Start of DATA LISTING
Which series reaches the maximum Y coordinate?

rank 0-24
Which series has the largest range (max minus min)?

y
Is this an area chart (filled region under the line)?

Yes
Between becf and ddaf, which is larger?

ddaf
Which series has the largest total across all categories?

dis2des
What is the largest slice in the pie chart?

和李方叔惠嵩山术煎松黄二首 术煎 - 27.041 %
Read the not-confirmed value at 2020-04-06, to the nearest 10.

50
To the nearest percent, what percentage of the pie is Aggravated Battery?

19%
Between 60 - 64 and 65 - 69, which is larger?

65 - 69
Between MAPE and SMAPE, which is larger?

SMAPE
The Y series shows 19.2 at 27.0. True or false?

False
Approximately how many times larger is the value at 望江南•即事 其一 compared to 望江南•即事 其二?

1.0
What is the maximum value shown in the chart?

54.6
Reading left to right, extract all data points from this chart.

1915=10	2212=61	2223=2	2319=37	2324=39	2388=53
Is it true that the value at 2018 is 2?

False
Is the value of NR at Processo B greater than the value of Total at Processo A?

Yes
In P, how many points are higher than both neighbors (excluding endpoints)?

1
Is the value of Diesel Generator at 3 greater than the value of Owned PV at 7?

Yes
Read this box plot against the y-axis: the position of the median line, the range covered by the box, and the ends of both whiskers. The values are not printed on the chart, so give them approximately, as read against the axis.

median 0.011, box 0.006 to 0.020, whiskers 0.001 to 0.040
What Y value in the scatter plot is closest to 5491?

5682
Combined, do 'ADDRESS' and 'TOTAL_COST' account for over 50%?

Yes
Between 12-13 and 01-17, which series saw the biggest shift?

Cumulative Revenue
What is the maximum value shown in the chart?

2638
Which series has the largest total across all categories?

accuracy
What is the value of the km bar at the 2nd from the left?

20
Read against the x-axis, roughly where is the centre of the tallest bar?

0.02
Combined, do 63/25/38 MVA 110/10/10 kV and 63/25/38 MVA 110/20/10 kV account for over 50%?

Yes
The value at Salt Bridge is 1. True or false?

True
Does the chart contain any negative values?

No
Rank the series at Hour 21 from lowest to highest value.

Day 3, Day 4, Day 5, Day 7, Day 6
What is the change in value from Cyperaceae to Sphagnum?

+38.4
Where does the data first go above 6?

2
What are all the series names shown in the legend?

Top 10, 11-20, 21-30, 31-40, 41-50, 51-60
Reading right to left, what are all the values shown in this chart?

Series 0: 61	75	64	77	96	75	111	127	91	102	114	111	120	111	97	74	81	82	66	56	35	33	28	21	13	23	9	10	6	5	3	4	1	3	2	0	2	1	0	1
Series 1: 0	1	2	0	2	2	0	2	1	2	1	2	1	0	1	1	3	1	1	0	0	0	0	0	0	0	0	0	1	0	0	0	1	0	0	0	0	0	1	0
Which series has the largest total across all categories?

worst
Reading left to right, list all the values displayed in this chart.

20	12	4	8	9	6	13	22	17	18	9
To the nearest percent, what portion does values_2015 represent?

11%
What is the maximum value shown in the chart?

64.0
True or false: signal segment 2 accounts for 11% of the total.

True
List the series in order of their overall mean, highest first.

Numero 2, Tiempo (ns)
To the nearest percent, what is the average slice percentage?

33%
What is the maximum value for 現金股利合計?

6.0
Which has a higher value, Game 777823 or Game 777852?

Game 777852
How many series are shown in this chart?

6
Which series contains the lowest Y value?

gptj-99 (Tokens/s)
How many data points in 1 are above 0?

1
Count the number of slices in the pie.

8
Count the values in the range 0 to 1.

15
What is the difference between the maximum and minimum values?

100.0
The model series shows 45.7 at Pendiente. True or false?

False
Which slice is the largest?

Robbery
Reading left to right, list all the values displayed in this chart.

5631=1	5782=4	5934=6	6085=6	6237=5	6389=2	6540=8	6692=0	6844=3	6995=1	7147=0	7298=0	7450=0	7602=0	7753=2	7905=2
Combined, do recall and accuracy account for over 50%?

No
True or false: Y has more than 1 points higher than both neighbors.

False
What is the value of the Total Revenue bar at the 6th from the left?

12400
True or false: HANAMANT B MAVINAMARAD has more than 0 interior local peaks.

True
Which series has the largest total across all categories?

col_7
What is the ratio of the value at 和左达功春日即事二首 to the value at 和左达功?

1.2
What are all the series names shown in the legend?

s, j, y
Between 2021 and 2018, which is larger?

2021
End of DATA LISTING
◆ REQUIREMENT ◆
How many of the lines above contain the word "greater"? Give only the number.

◆ RESPONSE AREA ◆
2